Comunidades de leitores: Programação ou calendarização?

Quando insistimos na inclusão dos participantes das comunidades de leitores nas escolhas dos livros a ler temos de estar conscientes de que esta pode dificultar o estabelecimento de um programa de leituras, por oposição a uma calendarização de sugestões. Então, de que falamos quando falamos de programação e/ou calendarização?

De forma muito simples, a programação é a definição de um conjunto de iniciativas que, através de uma ligação subjacente, tem como objectivo a sensibilização para ou a compreensão de uma temática. Já a calendarização é o agendamento de iniciativas, à partida, sem qualquer ligação entre si.

Enquanto mediadora de leitura, ser-me-ia mais fácil estabelecer um programa de leituras, devidamente fundamentado do ponto de vista teórico e de enquadramento institucional. E faço-o, mas para os públicos infantis e juvenis ou na fase inicial de um projecto, em que se tem que avançar com uma proposta e ainda sem participações. Mas, enquanto dinamizadora de uma comunidade de leitores para um público adulto e que quero participante e incluído no processo de seleção, o resultado final poderá não ser necessariamente coerente ou passível, de a priori, estabelecer um elo de ligação, que não o da própria leitura num dado espaço e tempo.
Já tive a experiência de programação, quando em 2013 desenvolvi e implementei o projecto Leituras na Juventude. Sendo que o mesmo se na Casa da Juventude, na Tapada das Mercês, Sintra, e como considero que os espaços de acolhimento e/ou desenvolvimento devem reflectir-se no conteúdo de um projecto, ainda que este não pareça ter uma ligação óbvia ao espaço em si, a linha orientadora foi de abordar obras de jovens escritores ou em que as personagens principais fossem jovens. Confesso que é um exercício aliciante e desafiante.
Na Comunidade de Leitores da Penha de França essa “programação” não tem sido possível. Mas isso não me deixa minimamente desmotivada. Porque, pelo contrário, sinto uma participação activa nesta seleção e que se reflecte depois também na adesão nas sessões. É claro que esta selecção também pode ser “orientada” em determinado sentido. Mas só vale a pena fazê-lo de uma forma transparente. Ou seja, sob a forma de um desafio: e se, este ano/trimestre, lêssemos tal tema ou tal estilo?

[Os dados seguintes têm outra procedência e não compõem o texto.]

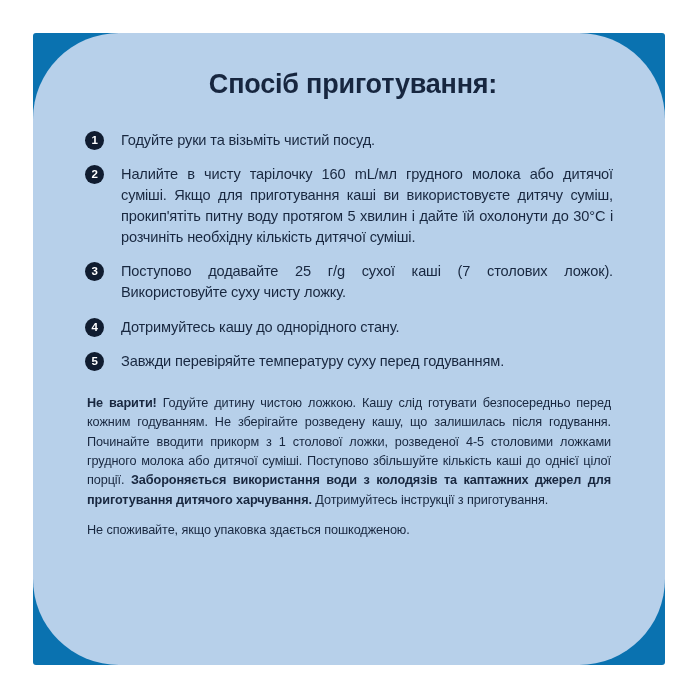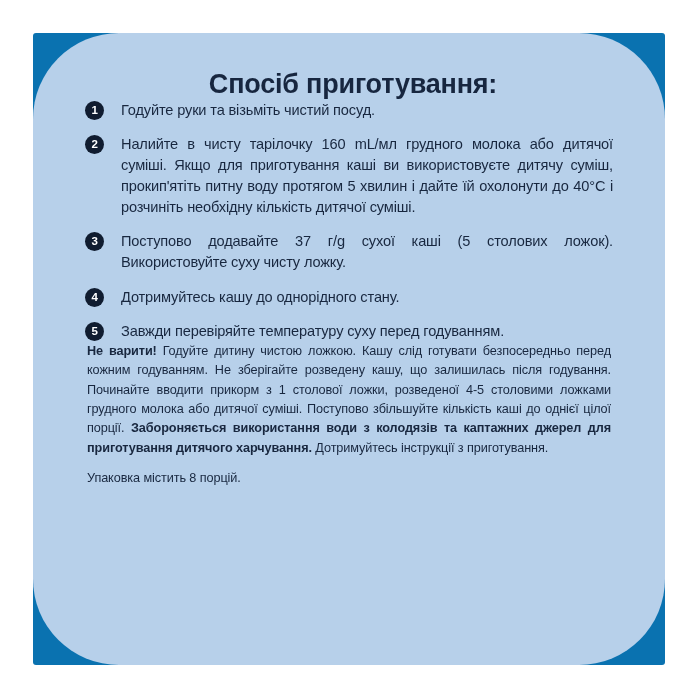--- a/index.html
+++ b/index.html
@@ -54,21 +54,21 @@
     box-sizing: border-box;
   }
 
   #title {
     color: #17263f;
     font-size: 27px;
     font-weight: bold;
     letter-spacing: -0.2px;
     text-align: center;
     padding-left: 8px;
-    margin: 9px 0 0 0;
+    margin: 9px 0 30px 0;
     line-height: 1.1;
   }
 
   .steps {
     margin: 0;
     padding: 0;
     list-style: none;
   }
 
   .step {
@@ -94,20 +94,21 @@
     color: #ffffff;
     font-size: 11.5px;
     font-weight: bold;
     line-height: 19px;
     text-align: center;
   }
 
   .step-text { display: block; }
 
   #notes {
+    margin-top: 22px;
     padding-left: 2px;
     padding-right: 2px;
   }
 
   .note {
     color: #18273f;
     font-size: 12.7px;
     line-height: 1.52;
     text-align: justify;
     letter-spacing: -0.1px;
@@ -132,44 +133,44 @@
 
       <ul class="steps">
 
         <li class="step">
           <span class="step-badge">1</span>
           <span class="step-text">Годуйте руки та візьміть чистий посуд.</span>
         </li>
 
         <li class="step">
           <span class="step-badge">2</span>
-          <span class="step-text">Налийте в чисту тарілочку 160 mL/мл грудного молока або дитячої суміші. Якщо для приготування каші ви використовуєте дитячу суміш, прокип'ятіть питну воду протягом 5 хвилин і дайте їй охолонути до 40°C і розчиніть необхідну кількість дитячої суміші.</span>
+          <span class="step-text">Налийте в чисту тарілочку 160 mL/мл грудного молока або дитячої суміші. Якщо для приготування каші ви використовуєте дитячу суміш, прокип'ятіть питну воду протягом 5 хвилин і дайте їй охолонути до 30°C і розчиніть необхідну кількість дитячої суміші.</span>
         </li>
 
         <li class="step">
           <span class="step-badge">3</span>
-          <span class="step-text">Поступово додавайте 37 г/g сухої каші (5 столових ложок). Використовуйте суху чисту ложку.</span>
+          <span class="step-text">Поступово додавайте 25 г/g сухої каші (7 столових ложок). Використовуйте суху чисту ложку.</span>
         </li>
 
         <li class="step">
           <span class="step-badge">4</span>
           <span class="step-text">Дотримуйтесь кашу до однорідного стану.</span>
         </li>
 
         <li class="step">
           <span class="step-badge">5</span>
           <span class="step-text">Завжди перевіряйте температуру суху перед годуванням.</span>
         </li>
 
       </ul>
 
       <div id="notes">
 
         <p class="note"><span class="b">Не варити!</span><span> Годуйте дитину чистою ложкою. Кашу слід готувати безпосередньо перед кожним годуванням. Не зберігайте розведену кашу, що залишилась після годування. Починайте вводити прикорм з 1 столової ложки, розведеної 4-5 столовими ложками грудного молока або дитячої суміші. Поступово збільшуйте кількість каші до однієї цілої порції. </span><span class="b">Забороняється використання води з колодязів та каптажних джерел для приготування дитячого харчування.</span><span> Дотримуйтесь інструкції з приготування.</span></p>
 
+        <p class="note loose">Не споживайте, якщо упаковка здається пошкодженою.</p>
 
-        <p class="note loose">Упаковка містить 8 порцій.</p>
 
       </div>
 
     </div>
   </div>
 </div>
 
 </body></html>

Como fazemos questão em que os títulos estejam disponíveis na nossa rede de bibliotecas, e dado o número de participantes, isso podemos apresentar-nos alguns condicionantes em termos de coerência programática. Mas, por vezes, há surpresas.

Ao fixar as leituras para 2017/2018 (Setembro a Junho), através da maioria de votos a partir de uma selecção prévia de cerca de 40 autores/livros, foi com grata surpresa que verificamos a preferência por autores nacionais. Os autores estrangeiros, são apenas 3, sendo dois lusófonos. E como organizar estas leituras? Da forma mais simples possível: cronologicamente. Gradualmente, um dos pontos de debate nas sessões poderá ser uma análise evolutiva de estilos e temas, percebendo as semelhanças e diferentças entra autores das sucessivas gerações. Poderá não ser a mais deslumbrante abordagem, mas ainda assim é uma abordagem válida. E com isto, quero apenas constatar que, sejam quais forem as escolhas dos nossos participantes e companheiros de leitura, é quase sempre possível encontrar uma linha orientadora entre as mesmas.